The Thatcherisms of Alfred Sant
Basking in her first election victory, flushed with success after an electoral campaign during which she poured buckets of scorn over her principal opponent, standing on the threshold of 10 Downing Street, speaking into the microphones eager to capture...
Basking in her first election victory, flushed with success after an electoral campaign during which she poured buckets of scorn over her principal opponent, standing on the threshold of 10 Downing Street, speaking into the microphones eager to capture her first prime ministerial words, Margaret Thatcher recited a version of the peace prayer attributed to St Francis of Assisi. (She then went on to become the most confrontational and divisive prime minister in her country's living memory.)
This is only one of several points of resemblance between Mrs Thatcher and Alfred Sant, especially in his current form. Is the resemblance superficial? Is it even less than that - mere coincidence? Or does it indicate a deeper similarity?
What should we make, for instance, of their shared impatience with any form of authority other than their own? Mrs Thatcher centralised power at the expense of local councils and authorities. Dr Sant will bypass the Malta Environment and Planning Authority if he has to.
Finding points of resemblance is not difficult. The problem is deciding whether they mean anything.
For example, the issue that brought Mrs Thatcher down was her stand on the so-called community charge. This was a local tax on households. Mrs Thatcher wanted to reform the system then in place and put, in its stead, a flat rate that did not distinguish, in principle, between the well-off and the rather less well-off. The bills of struggling households would have gone up astronomically. The country seethed with anger at the proposal and Mrs Thatcher's own party turned against her.

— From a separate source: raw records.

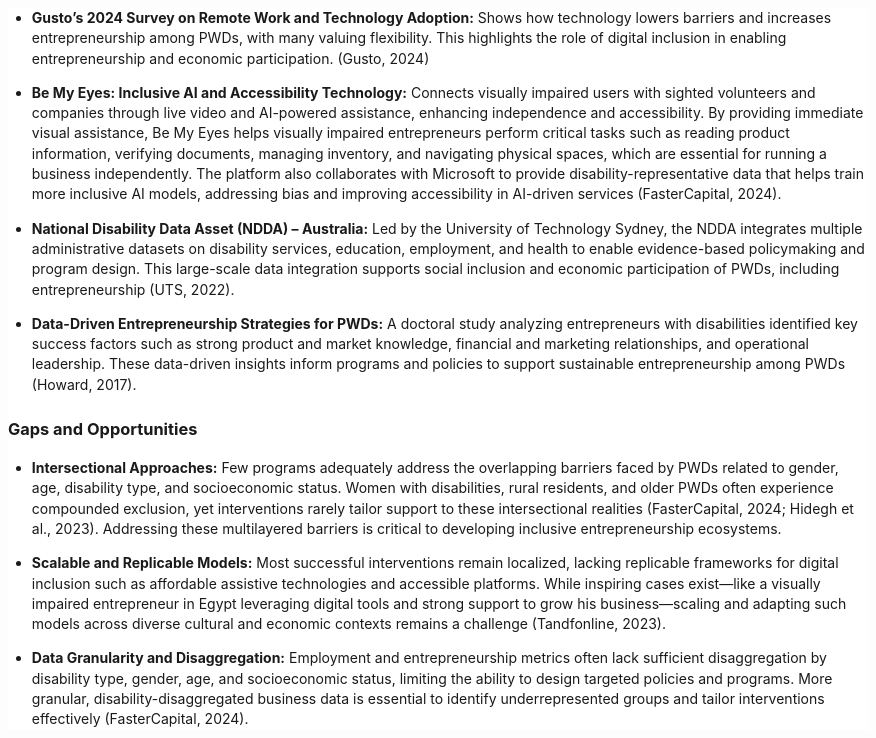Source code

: * **Gusto’s 2024 Survey on Remote Work and Technology Adoption:** Shows how
  technology lowers barriers and increases entrepreneurship among PWDs,
    with many valuing flexibility. This highlights the role of digital
    inclusion in
    enabling entrepreneurship and economic participation. (Gusto, 2024)

* **Be My Eyes: Inclusive AI and Accessibility Technology:** Connects visually
  impaired users with sighted volunteers and
    companies through live video and AI-powered assistance, enhancing independence
    and accessibility. By providing immediate visual assistance, Be My Eyes helps
    visually impaired entrepreneurs perform critical tasks such as reading product
    information, verifying documents, managing inventory, and navigating physical
    spaces, which are essential for running a business independently.
    The platform also collaborates with Microsoft to provide
    disability-representative data that helps train more inclusive AI models,
    addressing bias and improving accessibility in AI-driven services
  (FasterCapital, 2024).

* **National Disability Data Asset (NDDA) – Australia:** Led by the University
  of Technology Sydney, the NDDA integrates multiple
    administrative datasets on disability services, education, employment,
    and health to enable evidence-based policymaking and program design.
    This large-scale data integration supports social inclusion and economic
    participation of PWDs, including entrepreneurship (UTS, 2022).

* **Data-Driven Entrepreneurship Strategies for PWDs:** A doctoral study
  analyzing entrepreneurs with disabilities identified key
    success factors such as strong product and market knowledge, financial and
    marketing relationships, and operational leadership. These data-driven insights
    inform programs and policies to support sustainable entrepreneurship
  among PWDs (Howard, 2017).

### Gaps and Opportunities

* **Intersectional Approaches:** Few programs adequately address the overlapping
  barriers faced by PWDs related
    to gender, age, disability type, and socioeconomic status. Women with disabilities,
    rural residents, and older PWDs often experience compounded exclusion,
    yet interventions rarely tailor support to these intersectional realities
    (FasterCapital, 2024; Hidegh et al., 2023).
    Addressing these multilayered barriers is critical to developing inclusive
    entrepreneurship ecosystems.

* **Scalable and Replicable Models:** Most successful interventions remain
  localized, lacking replicable frameworks
    for digital inclusion such as affordable assistive technologies and
  accessible platforms.
    While inspiring cases exist—like a visually impaired entrepreneur in Egypt
    leveraging digital tools and strong support to grow his business—scaling and
    adapting such models across diverse cultural and economic contexts remains
    a challenge (Tandfonline, 2023).

* **Data Granularity and Disaggregation:** Employment and entrepreneurship
  metrics often lack sufficient disaggregation by
    disability type, gender, age, and socioeconomic status, limiting the
  ability to
    design targeted policies and programs. More granular, disability-disaggregated
    business data is essential to identify underrepresented groups and tailor
    interventions effectively (FasterCapital, 2024).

Is it superficial to point out the resemblance to how Dr Sant, as prime minister, raised electricity and water rates across the board? Yes, if one tries to suggest that Dr Sant questions the principle of progressive income tax, as the extreme Thatcherites appeared to do.
But the two political measures do have something in common, and it is not superficial.
Since the hiking up of those bills, the MLP has admitted that it was a mistake. The British Conservative Party made a similar admission on the community charge. In both cases, however, the admission is surely beside the point. Everyone knew it was a mistake; no one needed to be told. What is curious is how anyone could think, even for a moment, that it was not unjust. The reason has to be this: behind those measures lay a form of thinking that is blind to certain forms of solidarity.
Both cases show an inability to consider society as anything more than a summing up of its various parts. It is a collection of individuals and their families. But the idea that there is a common good that they all share is missing. At best, there is a coalition of my good, your good, and their good, which put together might even add up to a majority in the country.
When Mrs Thatcher uttered her notorious "There is no such thing as society", she went on to explain what she meant. There are individual men and women, she said, and there are families. Her speeches over the years show that she certainly believed that there were communities and that there were nations, and that she believed heartily in the primacy of hers.
So it is no reassurance - at least for those of us with an instinctive antipathy for Mrs Thatcher's social philosophy - that Dr Sant tells us that his slogan "You first" really means you and your family, you and your community, you and your nation. No one ever thought he was appealing to hermits.
Pointing out the differences between the MLP's electoral programme and Mrs Thatcher's is not reassuring, either. The distinctiveness of the MLP's programme, this time round, does not lie in its domestic ambitions. A cleaner environment, a more robust tourist industry, a better package for foreign investment, free trade with the EU - these and much else are shared by the PN programme. The difference lies in how the MLP, on the one hand, and the yes parties on the other, view solidarity.
If, like Mrs Thatcher, you are going to oppose the EU as inappropriate for your country, then this has to be because you are blind to certain forms of solidarity that are needed in an age of globalisation.
Social democrats have played such a key role in the development of the EU because they recognised that environmental protection requires solidarity between nation-states. So do industrial protection and education programmes in knowledge-based societies.
The insight and conviction are eloquently expressed by a French socialist, Pierre Moscovici, in his recent book on Europe (p. 74). George Vella has sometimes cited this book, but I invite readers if they can imagine Dr Sant uttering what Mr Moscovici (in my translation) says here:
"My ambition for Europe, and that of many progressives, has always been to go beyond the horizon of a simple institutional and financial construction... If, after the 1950s, European socialists have always been among the principal leaders in the construction of a unified Europe, this is because they consider that not only does it not obstruct their wish for social transformation, but that it can indeed be a powerful force in the struggle for progress and against inequalities."